Clark kept patting him on the back. Raku began to weep again. No one had suggested she was a real woman in years. Even when her husband came back from the war and they made Ayako, she didn't think she was a woman in his arms any more than he was a man. He died so pitifully and so fast.

I wish I could wave a magic wand, Clark said. I mean, I could talk to General Ridgeway about all of us, but Jiminy Cricket, step by step, guys. We've done some good things, and if we’re going to keep that up we need you two here. He meant Raku and Ayako.

Ayako cried out, If I’m not his wife, I won't be Chung’s daughter. I will be his sister!

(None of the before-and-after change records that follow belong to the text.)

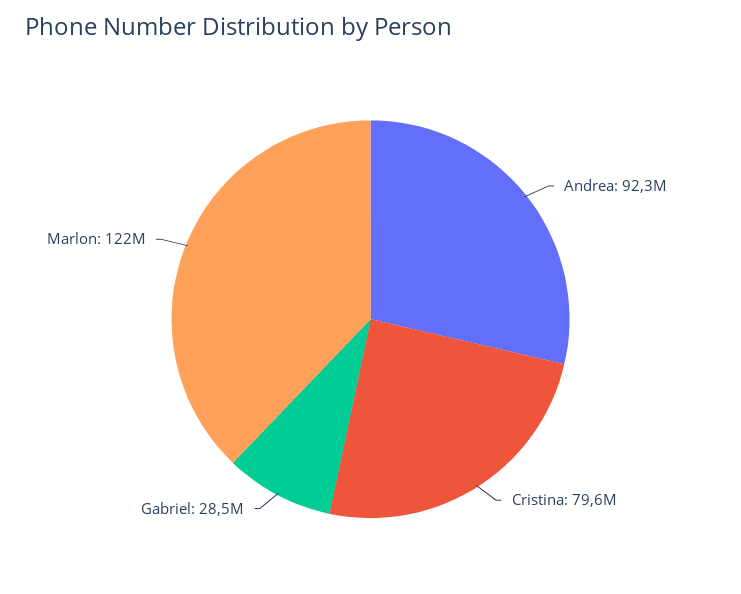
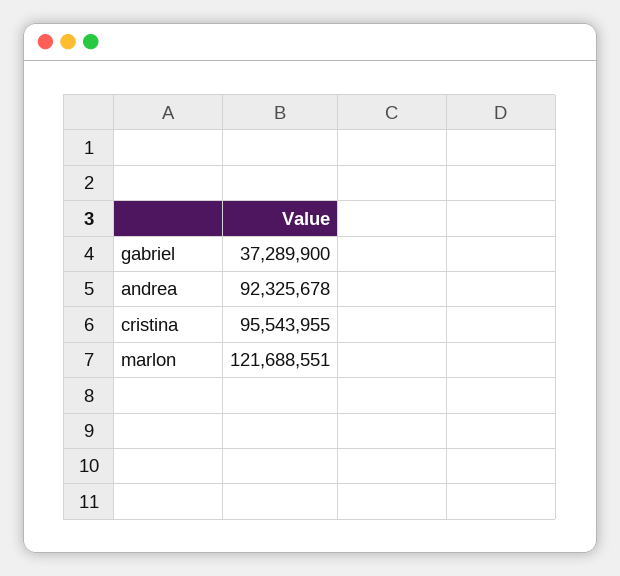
  {
    "Andrea": 92325678,
-   "Cristina": 79600000,
+   "Cristina": 95543955,
-   "Gabriel": 28500000,
+   "Gabriel": 37289900,
    "Marlon": 121688551
  }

What? Raku asked. How could this be?

Chung's Sister! Ayako insisted. She pointed at Chung. From now on, I am your sister. You must protect me and I must help you. Chung's Sister, you call me that now, she told everyone. No more Ayako. Ayako's gone. Listen to me, Chung's Sister is here!

She raised her arms like a new Power that had appeared in a manga book.

They were offered more tea. Clark asked for more thin brown cookies as well, the kind that would dissolve on your tongue. He gave Raku his handkerchief to dry her eyes. He gave Chung his napkin to dry his eyes, too. Chung's Sister wasn't crying anymore. She had made the tears go away with her two little fists.

Okay, Clark said. Then we have a deal. I am like Chung's brother. That's already settled, and now Chung’s Sister is Chung's Sister. So Raku, you're in this through Chung’s Sister, Chung and me. We're a knot, all tied together, nobody pulling us apart. I'm getting Chung into the United States, but he'll be back all the time to keep business going here, and I'll pitch for as many Japan tours as I can. Korea, too. Formosa, maybe, who knows? We'll do all kinds of stuff and never let each other go. Okay? Got that?

Chung's Sister loved what she heard. Raku couldn't say no. Chung said nothing because there was nothing to say. Clark was the boss, he was the batman.

Peace settled upon them. No one had ever been able to fix life before, but now life was fixed. The thin brown cookies were served. The tea room grew quieter, sheltered from the bustling street, all the people out there pushing past the big window, hurrying to get where they wanted to go, not at that very moment where they wanted to be like the two men and the woman and little girl at the table.

I was a diplomat for twenty-five years and became involved in foreign policy issues almost everywhere at one time or another. Obviously I love pondering cross-cultural dynamics, language barriers and doorways, and the weight of history on individual lives. ‘How Chung’s Sister Got Her Name’ was sparked by a trip to Japan and an encounter with a woman who must have been quite fierce even as a little girl. After World War II Japan was devastated. Only people like Chung’s Sister could have rebuilt it. The little girl of my imaginings simply enthralled me, and I had to help her get her way.